Vendor Selection & Contracts

LLM Vendor Selection & Contract Requirements

Nuanced evaluation for real-world systems

Moving beyond generic benchmarks. This checklist focuses on robust evaluation methodology, strategic decomposition, and practical contract KPIs.

Vendor Proposal Evaluation (Red Flags & Warnings)

Manual Evaluation Suggested

Red Flag

If a vendor suggests 'manual spot-checking' as the primary validation method.

Why this matters

Manual evaluation is a never-ending process and a massive red flag. One 'fix' in a prompt will break five other things without an automated test suite.

Lack of Problem Decomposition

Red Flag

A single 'mega-prompt' trying to handle reasoning, retrieval, and formatting in one step.

Why this matters

High risk of 'prompt oscillation'-where fixing one failure mode causes three new ones. Small, manageable steps allow for granular testing and the use of faster, cheaper models.

Security Managed by LLM Logic

Red Flag

Relying on the LLM's system prompt or 'judgment' to decide if it should access or expose sensitive data from a connected source.

Why this matters

Security must be enforced programmatically (e.g., via metadata filtering or access control lists at the retrieval layer). LLMs cannot reliably enforce security boundaries. Solutions designed this way often require a complete architecture rewrite to fix.

No Monitoring or Observability Plan

Red Flag

Missing plans for trace logging, token cost tracking, or user feedback capture.

Why this matters

This often indicates a lack of real-world production experience. If you can't see what the LLM did at step 2 of 5, you can't debug it when it fails in the wild.

Vague or General Evaluation Criteria

Warning

Using generic terms like 'high quality' or 'helpful' without defining atomic, measurable metrics.

Why this matters

If evaluation is too general, 'success' becomes subjective, and you'll get stuck in an endless loop of subjective 'refinements' that never reach production readiness.

Unnecessary Agentic Elements

Warning

Using autonomous agents to decide tool usage when the logic is deterministic.

Why this matters

Every extra LLM call adds latency and cost. If a tool MUST be called (e.g., searching your knowledge base), use code, not an agentic decision.

Vague Update/Maintenance Strategy

Nice to have

No plan for how to handle schema changes or document versioning in the knowledge base.

Why this matters

A static RAG demo is easy. A system that stays accurate as your underlying data changes is a core production requirement.

Evaluation Requirements & Methodology

Golden Set Strategy (80/20 Split)

Required

Prepare a generous set of questions/answers. Keep 80% private during development and share only 20% with the vendor to avoid 'overfitting' the solution to the test.

Why this matters

If a vendor optimizes against the full test set, you won't know if the system actually generalizes to real users until it moves to production.

Decomposed Accuracy Metrics

Recommended

Instead of one 'accuracy' score, use weighted multi-level metrics (e.g., 'Did it cite source?', 'Is tone correct?', 'Is formatting valid?').

Why this matters

Composition of simple, binary questions provides the most robust evaluation of overall quality.

PoC Accuracy Thresholds

Nice to have

Don't demand 95% for a PoC. Define what '70%' actually means-e.g., 30% failure to answer vs. minor formatting issues.

Why this matters

Premature optimization for 95% accuracy can lead to brittle prompts and skyrocketing costs before the core value is even proven.

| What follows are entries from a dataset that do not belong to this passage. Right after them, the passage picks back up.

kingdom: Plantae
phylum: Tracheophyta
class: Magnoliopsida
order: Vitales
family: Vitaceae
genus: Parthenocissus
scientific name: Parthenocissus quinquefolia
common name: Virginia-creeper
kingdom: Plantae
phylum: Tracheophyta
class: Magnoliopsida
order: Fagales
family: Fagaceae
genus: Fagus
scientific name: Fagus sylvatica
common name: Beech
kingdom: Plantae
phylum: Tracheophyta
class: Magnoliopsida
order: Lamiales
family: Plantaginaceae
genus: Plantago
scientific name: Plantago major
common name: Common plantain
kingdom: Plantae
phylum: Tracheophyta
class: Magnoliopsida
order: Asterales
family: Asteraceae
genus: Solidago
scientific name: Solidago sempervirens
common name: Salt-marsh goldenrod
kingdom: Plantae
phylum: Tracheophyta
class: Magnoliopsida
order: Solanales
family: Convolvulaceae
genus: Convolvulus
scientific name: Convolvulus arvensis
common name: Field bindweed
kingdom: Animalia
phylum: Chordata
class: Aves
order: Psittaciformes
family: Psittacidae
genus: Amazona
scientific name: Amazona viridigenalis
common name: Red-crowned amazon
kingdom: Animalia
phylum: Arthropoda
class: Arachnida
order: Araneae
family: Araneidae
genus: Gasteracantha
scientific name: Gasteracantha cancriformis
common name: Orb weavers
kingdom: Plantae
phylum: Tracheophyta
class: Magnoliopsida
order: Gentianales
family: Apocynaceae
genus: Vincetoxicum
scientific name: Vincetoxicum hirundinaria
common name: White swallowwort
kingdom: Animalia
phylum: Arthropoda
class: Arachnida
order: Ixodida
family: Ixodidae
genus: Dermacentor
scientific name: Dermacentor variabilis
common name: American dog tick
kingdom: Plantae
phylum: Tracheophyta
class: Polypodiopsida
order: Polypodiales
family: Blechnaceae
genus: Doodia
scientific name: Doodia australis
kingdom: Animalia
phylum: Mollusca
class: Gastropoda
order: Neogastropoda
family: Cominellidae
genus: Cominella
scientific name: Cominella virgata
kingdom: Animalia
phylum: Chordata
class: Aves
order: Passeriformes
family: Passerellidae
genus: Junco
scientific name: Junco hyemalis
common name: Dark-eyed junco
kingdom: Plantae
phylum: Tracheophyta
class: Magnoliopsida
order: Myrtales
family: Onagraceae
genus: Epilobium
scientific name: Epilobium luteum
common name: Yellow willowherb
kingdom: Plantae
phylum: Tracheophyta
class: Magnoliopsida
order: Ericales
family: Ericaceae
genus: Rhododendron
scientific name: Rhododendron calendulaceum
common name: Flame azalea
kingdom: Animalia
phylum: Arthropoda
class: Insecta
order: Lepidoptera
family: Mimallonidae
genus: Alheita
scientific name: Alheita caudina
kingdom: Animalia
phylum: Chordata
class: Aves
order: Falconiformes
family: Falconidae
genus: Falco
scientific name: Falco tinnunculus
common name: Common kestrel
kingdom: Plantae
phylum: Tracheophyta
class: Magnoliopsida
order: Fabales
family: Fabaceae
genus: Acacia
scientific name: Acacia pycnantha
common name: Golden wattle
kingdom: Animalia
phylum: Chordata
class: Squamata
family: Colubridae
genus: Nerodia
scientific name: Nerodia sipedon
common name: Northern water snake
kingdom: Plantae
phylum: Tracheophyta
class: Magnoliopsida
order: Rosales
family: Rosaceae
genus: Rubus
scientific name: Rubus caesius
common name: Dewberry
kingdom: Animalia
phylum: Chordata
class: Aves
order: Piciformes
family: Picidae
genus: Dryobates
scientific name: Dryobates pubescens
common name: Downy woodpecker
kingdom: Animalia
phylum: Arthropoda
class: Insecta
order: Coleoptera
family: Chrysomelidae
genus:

Automated Regression Testing

Required

Vendor must provide a framework to automatically re-verify the Golden Set after any change to the model, architecture, or retrieval pipeline.

Contract: Performance & Operations

Guardrails Implemented

Required

Strict requirements for PII masking, safety filtering, and tone consistency checks.

Average & Median Latency

Recommended

Targets for typical generation times. Important for production, but secondary to accuracy during PoC phase.

Availability (Uptime)

Nice to have

Target 99.5%+, but recognize AI infra is volatile. Nice to have, not strictly required for early phases.

P95 / P99 Latency

Nice to have

Useful for tracking outliers and tail-end performance issues.

Proposal Scoring Rubric

Architecture Completeness

Required

Detailed chunking, embedding, retrieval (rerankers), and context injection strategy.

Cost Model Accuracy

Recommended

Breakdown of token costs, infrastructure, and vector DB hosting at scale.

Reference Checks

Nice to have

Speak to a customer who has been in production (not just POC) for >3 months.